- Task statement -
In the college football forum thread below, copy word for word the passage that begins with the words containing "That's what's so" and ends with "teams/fans/ mere mortals...".

- Supplied text -
I guess Alabama is the only team that is disappointed when they don't make the championship game.


----------



## bamaboy (Jul 25, 2014)

SpotandStalk said:


> I guess Alabama is the only team that is disappointed when they don't make the championship game.



I am sure they are not but come on, you think some team like Mississippi State or Ole Miss expects to make a NC game every season?


----------



## Madsnooker (Jul 25, 2014)

bamaboy said:


> Nick Saban expects %110 all the time, .



Then he failed miserably against OU. You can't have it both ways!!!!!!!! 

That's what's so lame about bama fans argument. They want everyone to believe he is so detailed that even practices are like game day. LOSING is not ok and on and on. Then we are expected to believe (after a loss ironically) that unless its the NC game than you can throw all that out the window? I say hogwash. Take your beating and shut your mouth (Im talking about Saban). To come out with that drivel he had is disrespectful to OU and the Sugar bowl.


----------



## Madsnooker (Jul 25, 2014)

RipperIII said:


> They had not played for anything of any significance since the SEC debacles in the BCS NC bowls either...a key point you seem to let slip by...it's all about "expectations"...BAMA expects to be the NC every year...if not, it's a disappointment...That fact is difficult to accept by lesser teams/fans/ mere mortals...



This is not directly at you Rip just bama fans in general.

What you Bama fans fail to realize, that whether any other team has just won NC's, there are teams that feel the season is a bust, if they don't make it to the NC game. OSU is one of those teams. Your a fool if you think Meyer, or his players, where devastated after the MIch St loss only because they were not going to the Rose bowl. As a mater of fact, today on ch91, one of the hosts commented on how surprised he was at how intense spring practices were while he was there in person. He said Meyer was still bothered by how the season ended without a chance to play in the NC game. He made no comment about missing the Rose bowl, or worse, degrading Clemsons win by saying OSU was missing their best Dlineman, cornerback and safety and more importantly, would have rather been in the NC game so they were not totally motivated.

- Data provided -

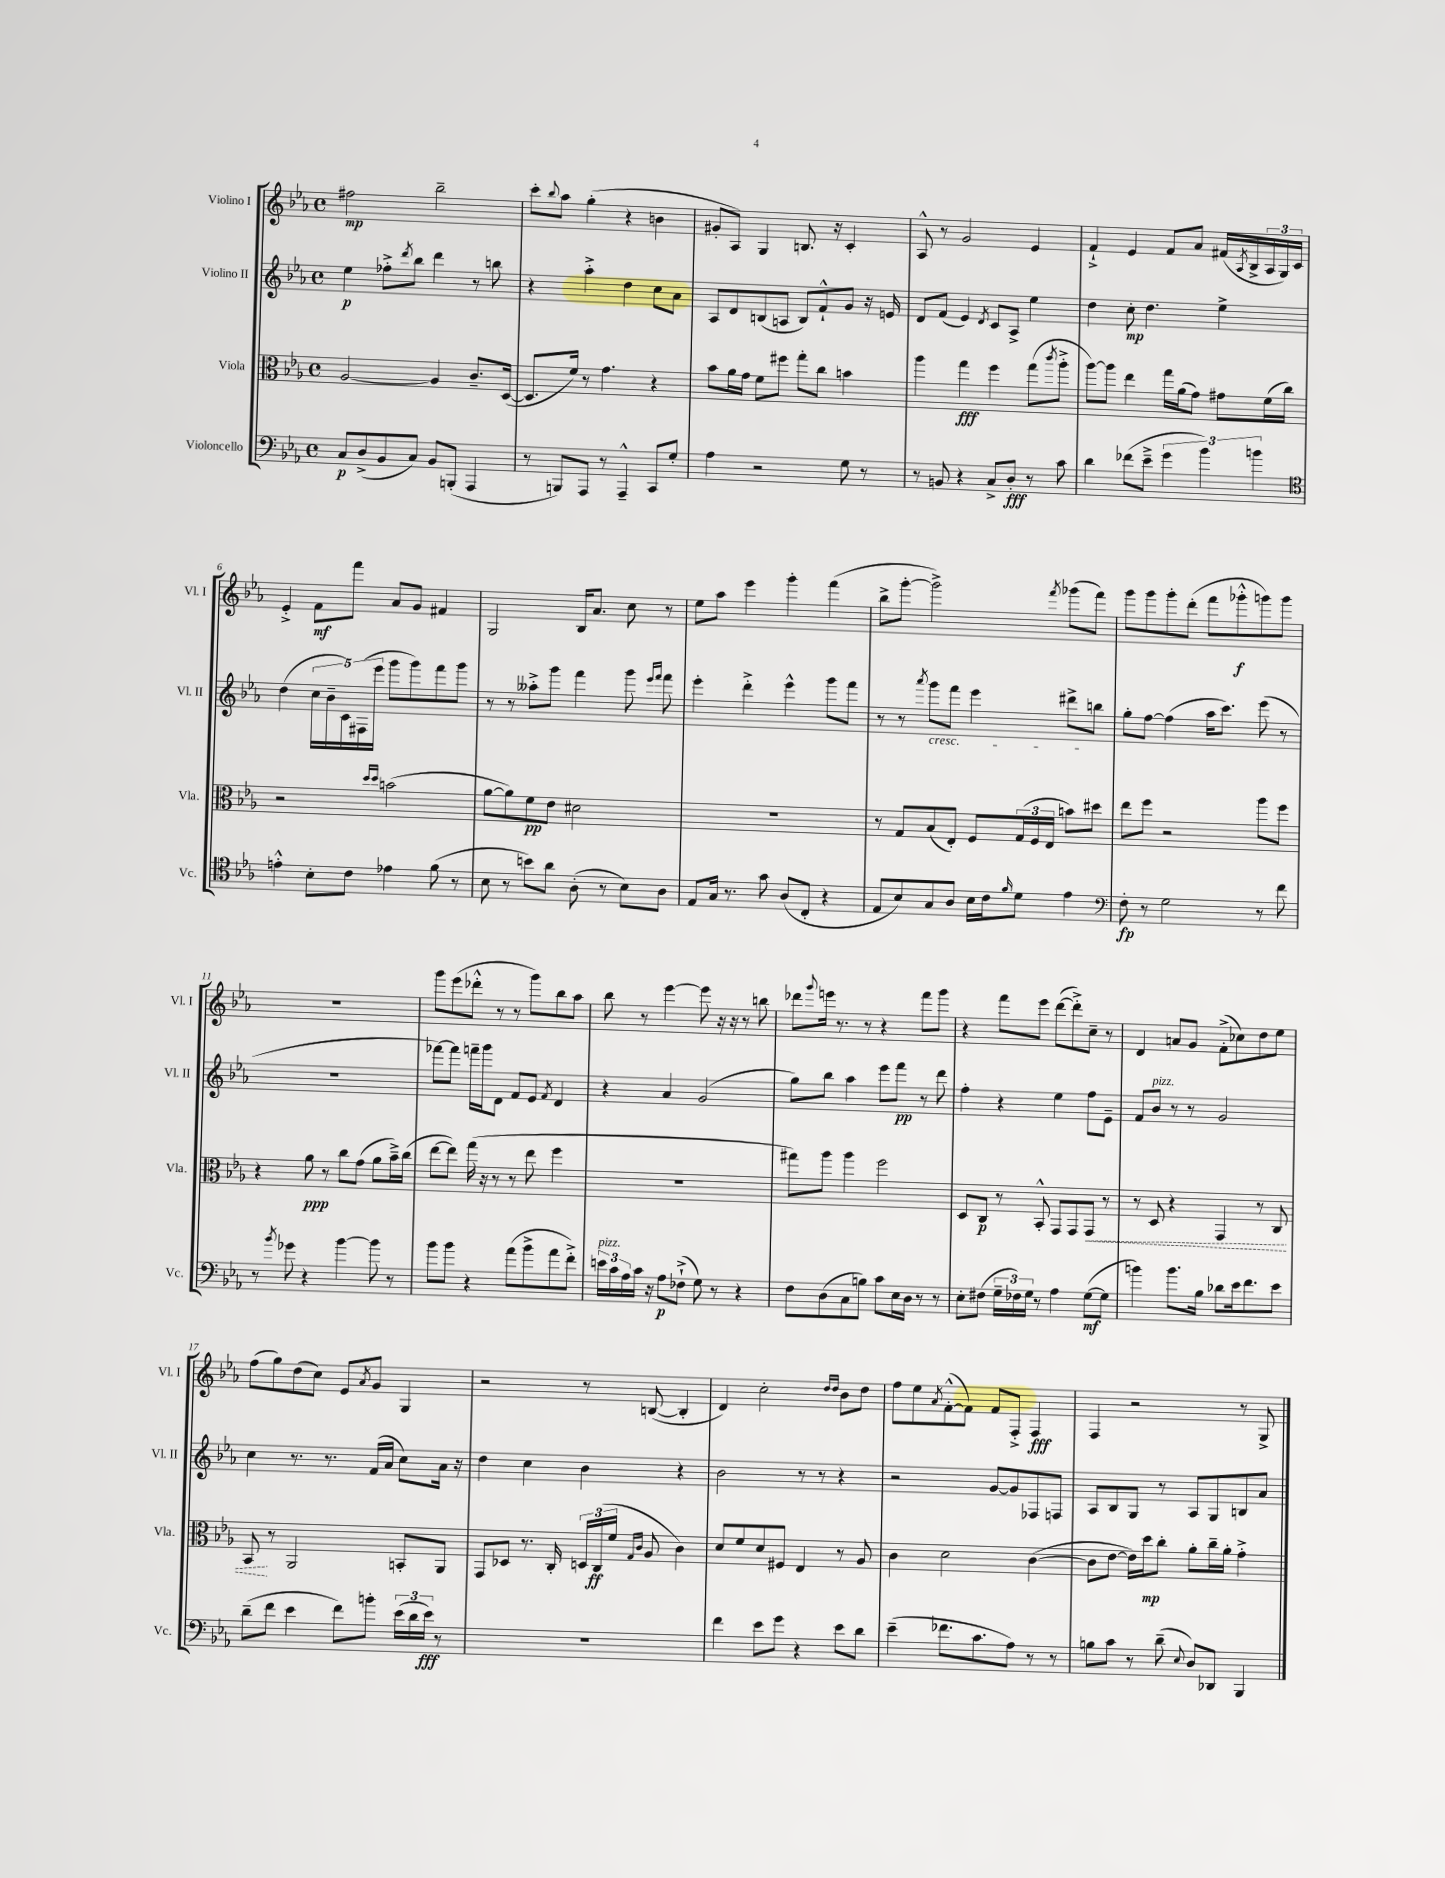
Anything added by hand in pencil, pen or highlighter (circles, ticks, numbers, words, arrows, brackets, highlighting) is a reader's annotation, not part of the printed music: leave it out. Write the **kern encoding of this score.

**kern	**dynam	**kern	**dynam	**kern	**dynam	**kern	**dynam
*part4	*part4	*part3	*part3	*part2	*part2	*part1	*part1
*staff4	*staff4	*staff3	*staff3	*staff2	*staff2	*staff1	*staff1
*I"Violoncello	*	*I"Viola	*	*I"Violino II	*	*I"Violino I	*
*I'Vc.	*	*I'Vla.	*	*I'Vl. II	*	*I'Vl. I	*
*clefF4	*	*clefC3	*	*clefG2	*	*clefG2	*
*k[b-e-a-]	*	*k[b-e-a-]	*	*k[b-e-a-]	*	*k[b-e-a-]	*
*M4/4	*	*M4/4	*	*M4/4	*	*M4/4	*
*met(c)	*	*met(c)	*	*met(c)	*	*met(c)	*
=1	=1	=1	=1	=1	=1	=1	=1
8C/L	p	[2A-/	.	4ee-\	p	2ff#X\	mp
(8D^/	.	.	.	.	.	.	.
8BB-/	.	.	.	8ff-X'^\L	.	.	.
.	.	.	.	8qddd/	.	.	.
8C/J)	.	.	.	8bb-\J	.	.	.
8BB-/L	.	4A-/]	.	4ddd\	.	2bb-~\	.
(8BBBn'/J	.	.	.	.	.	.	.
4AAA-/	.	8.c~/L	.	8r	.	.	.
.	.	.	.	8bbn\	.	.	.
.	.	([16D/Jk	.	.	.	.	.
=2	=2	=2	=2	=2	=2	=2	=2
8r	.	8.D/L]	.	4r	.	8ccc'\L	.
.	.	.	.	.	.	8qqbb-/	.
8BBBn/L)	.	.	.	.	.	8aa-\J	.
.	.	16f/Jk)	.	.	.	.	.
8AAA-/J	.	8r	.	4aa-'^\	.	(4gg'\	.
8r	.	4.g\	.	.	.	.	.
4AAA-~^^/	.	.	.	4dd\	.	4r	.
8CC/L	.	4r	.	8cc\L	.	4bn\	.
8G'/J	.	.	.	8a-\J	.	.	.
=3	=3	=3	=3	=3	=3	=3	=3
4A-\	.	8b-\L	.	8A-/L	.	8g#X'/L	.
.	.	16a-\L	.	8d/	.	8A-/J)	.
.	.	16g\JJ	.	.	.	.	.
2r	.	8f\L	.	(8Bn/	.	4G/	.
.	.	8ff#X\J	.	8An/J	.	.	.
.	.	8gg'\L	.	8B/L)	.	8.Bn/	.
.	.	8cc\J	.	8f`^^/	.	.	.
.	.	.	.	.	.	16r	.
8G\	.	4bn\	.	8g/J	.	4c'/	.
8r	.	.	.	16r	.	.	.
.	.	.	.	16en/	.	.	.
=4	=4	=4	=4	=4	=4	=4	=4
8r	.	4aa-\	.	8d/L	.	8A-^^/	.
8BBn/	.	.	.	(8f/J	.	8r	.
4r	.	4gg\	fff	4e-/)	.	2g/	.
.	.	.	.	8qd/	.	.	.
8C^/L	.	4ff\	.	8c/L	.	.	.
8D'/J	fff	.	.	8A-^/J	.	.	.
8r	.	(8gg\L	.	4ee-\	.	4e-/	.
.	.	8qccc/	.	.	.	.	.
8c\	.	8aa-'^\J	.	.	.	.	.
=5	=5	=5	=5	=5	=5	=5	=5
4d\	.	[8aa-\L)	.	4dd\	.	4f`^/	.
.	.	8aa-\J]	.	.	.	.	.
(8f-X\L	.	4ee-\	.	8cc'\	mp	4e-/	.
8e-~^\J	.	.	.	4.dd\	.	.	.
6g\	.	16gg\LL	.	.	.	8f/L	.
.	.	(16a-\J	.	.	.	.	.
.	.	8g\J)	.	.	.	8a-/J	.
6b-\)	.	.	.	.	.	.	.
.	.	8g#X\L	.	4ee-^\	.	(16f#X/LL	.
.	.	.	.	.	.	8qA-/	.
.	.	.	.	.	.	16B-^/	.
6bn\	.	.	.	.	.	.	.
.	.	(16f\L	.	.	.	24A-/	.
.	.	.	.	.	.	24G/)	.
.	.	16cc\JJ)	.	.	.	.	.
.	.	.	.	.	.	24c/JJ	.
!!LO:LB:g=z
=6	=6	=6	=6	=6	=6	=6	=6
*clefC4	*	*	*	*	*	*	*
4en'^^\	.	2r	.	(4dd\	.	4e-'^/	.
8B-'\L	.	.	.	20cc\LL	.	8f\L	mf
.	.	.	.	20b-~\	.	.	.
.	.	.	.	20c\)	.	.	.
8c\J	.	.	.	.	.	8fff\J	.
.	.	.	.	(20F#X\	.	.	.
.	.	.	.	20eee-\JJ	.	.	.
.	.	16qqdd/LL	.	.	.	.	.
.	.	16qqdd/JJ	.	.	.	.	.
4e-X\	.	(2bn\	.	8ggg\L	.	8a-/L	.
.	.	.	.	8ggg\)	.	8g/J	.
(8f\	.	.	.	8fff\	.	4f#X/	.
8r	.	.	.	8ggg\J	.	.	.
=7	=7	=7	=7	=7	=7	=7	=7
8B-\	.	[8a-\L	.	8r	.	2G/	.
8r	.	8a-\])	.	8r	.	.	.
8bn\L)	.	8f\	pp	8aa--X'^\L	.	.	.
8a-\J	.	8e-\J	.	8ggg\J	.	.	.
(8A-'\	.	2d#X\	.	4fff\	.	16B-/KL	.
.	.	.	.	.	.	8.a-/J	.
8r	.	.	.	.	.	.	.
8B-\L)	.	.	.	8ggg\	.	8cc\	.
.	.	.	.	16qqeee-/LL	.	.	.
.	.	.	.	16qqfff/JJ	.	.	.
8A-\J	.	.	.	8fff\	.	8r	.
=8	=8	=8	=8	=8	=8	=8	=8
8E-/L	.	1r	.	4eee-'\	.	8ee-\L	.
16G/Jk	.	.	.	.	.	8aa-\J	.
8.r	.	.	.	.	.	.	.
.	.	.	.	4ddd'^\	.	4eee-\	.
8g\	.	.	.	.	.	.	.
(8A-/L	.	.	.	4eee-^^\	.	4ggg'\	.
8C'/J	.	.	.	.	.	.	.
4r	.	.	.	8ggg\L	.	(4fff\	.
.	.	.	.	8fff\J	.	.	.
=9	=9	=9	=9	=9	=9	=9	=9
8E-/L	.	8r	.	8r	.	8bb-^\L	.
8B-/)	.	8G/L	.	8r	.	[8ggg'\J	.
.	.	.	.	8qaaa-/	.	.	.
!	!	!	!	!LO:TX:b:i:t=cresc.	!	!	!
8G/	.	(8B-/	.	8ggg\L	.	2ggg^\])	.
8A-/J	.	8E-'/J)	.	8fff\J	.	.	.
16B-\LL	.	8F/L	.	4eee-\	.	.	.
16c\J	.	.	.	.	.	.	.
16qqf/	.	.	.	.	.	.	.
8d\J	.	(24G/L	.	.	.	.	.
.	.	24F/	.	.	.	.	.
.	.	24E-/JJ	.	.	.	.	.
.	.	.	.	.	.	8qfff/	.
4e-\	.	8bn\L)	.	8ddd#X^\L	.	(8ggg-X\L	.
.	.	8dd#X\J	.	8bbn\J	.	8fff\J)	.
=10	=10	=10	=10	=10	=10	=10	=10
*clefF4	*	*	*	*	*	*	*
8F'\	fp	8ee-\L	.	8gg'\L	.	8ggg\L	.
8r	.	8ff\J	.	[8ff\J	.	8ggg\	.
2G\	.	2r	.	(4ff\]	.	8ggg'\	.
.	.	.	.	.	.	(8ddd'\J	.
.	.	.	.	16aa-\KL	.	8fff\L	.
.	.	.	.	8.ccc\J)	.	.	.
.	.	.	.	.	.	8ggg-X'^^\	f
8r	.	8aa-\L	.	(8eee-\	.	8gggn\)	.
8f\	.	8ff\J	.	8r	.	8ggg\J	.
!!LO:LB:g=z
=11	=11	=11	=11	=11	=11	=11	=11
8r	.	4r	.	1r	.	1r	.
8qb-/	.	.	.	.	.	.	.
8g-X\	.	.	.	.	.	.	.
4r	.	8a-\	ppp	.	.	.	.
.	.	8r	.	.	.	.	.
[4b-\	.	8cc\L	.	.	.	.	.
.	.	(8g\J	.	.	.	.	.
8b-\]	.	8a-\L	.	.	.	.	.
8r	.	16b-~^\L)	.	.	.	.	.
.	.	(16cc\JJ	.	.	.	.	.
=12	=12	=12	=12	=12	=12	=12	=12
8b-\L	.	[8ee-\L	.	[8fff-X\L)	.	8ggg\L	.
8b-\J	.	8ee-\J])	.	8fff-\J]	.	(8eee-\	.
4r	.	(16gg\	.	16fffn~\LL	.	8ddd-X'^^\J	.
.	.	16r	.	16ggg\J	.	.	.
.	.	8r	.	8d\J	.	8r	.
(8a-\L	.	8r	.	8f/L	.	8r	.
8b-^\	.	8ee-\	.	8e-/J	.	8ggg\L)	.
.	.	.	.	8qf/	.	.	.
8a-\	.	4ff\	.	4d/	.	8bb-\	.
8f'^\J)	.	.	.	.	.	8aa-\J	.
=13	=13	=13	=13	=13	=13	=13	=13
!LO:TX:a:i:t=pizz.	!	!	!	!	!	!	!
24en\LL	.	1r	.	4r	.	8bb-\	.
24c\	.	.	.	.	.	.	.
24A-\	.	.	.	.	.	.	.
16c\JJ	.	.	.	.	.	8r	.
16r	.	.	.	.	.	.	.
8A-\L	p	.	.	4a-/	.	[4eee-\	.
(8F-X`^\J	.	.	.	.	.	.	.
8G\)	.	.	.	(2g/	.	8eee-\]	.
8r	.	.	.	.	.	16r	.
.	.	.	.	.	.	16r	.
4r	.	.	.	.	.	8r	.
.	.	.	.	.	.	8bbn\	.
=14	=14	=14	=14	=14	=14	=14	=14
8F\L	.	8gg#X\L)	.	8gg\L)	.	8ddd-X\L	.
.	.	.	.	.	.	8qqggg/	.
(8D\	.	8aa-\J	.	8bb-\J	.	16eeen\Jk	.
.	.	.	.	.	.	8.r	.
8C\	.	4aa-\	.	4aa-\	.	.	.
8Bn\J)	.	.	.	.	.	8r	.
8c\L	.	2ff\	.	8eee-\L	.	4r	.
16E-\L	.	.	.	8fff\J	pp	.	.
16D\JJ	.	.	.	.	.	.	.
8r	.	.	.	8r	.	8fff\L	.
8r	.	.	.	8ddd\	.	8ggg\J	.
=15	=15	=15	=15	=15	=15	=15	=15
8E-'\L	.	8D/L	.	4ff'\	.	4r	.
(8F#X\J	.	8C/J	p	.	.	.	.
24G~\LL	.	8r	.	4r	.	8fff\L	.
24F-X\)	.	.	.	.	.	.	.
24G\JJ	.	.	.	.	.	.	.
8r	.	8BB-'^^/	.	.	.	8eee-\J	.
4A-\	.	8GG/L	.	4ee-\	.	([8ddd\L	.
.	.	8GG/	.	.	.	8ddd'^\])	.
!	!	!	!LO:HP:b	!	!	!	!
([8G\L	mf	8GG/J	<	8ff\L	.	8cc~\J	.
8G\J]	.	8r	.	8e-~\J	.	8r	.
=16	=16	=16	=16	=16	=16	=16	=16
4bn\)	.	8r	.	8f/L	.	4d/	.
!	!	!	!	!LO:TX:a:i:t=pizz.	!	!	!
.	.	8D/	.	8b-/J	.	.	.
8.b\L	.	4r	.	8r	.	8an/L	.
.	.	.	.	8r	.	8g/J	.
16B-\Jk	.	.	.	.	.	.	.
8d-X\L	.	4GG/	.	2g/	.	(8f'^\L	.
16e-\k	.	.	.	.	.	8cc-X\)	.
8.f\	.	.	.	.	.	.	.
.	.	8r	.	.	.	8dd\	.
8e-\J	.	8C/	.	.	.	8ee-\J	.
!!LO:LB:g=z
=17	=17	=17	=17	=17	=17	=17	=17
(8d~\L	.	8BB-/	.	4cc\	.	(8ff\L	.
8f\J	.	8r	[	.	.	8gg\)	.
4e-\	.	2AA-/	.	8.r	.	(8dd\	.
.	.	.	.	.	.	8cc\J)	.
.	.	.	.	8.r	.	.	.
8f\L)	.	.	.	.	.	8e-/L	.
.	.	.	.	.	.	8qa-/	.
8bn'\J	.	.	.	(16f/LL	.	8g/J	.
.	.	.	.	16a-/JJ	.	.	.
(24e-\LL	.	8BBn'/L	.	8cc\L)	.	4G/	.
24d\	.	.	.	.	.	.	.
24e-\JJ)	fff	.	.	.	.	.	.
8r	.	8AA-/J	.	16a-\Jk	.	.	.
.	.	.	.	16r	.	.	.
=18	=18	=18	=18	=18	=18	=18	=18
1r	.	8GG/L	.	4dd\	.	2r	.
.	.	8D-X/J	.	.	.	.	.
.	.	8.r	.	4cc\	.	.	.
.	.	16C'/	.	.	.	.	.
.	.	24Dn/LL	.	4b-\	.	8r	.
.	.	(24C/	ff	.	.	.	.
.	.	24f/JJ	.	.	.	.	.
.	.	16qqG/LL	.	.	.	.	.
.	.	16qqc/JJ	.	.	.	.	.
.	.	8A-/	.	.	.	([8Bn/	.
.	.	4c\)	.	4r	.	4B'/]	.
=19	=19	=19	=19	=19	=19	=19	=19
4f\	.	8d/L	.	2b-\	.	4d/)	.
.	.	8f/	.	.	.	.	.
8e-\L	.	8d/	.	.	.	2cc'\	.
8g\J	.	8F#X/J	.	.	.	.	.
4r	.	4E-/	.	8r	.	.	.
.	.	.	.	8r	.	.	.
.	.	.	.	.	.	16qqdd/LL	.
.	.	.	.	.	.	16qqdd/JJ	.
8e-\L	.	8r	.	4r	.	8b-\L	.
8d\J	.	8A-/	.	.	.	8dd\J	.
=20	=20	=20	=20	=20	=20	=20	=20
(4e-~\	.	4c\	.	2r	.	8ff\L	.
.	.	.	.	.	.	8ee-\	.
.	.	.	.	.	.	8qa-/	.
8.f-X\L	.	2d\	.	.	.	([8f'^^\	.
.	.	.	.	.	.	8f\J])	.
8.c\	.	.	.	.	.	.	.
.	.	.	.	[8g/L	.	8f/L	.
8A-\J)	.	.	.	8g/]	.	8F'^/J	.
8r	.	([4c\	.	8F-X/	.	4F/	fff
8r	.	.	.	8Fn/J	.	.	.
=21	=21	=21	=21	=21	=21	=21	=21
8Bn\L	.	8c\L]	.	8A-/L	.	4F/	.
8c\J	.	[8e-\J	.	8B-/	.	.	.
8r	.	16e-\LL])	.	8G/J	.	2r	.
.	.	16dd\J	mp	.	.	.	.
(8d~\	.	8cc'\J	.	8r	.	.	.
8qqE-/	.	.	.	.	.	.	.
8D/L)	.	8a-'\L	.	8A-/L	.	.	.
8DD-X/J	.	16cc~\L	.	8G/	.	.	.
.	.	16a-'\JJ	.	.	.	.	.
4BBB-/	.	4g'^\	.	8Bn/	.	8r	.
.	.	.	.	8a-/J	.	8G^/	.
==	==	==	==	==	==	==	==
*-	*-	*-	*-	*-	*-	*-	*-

- Solution to this problem -
That's what's so lame about bama fans argument. They want everyone to believe he is so detailed that even practices are like game day. LOSING is not ok and on and on. Then we are expected to believe (after a loss ironically) that unless its the NC game than you can throw all that out the window? I say hogwash. Take your beating and shut your mouth (Im talking about Saban). To come out with that drivel he had is disrespectful to OU and the Sugar bowl.


----------



## Madsnooker (Jul 25, 2014)

RipperIII said:


> They had not played for anything of any significance since the SEC debacles in the BCS NC bowls either...a key point you seem to let slip by...it's all about "expectations"...BAMA expects to be the NC every year...if not, it's a disappointment...That fact is difficult to accept by lesser teams/fans/ mere mortals...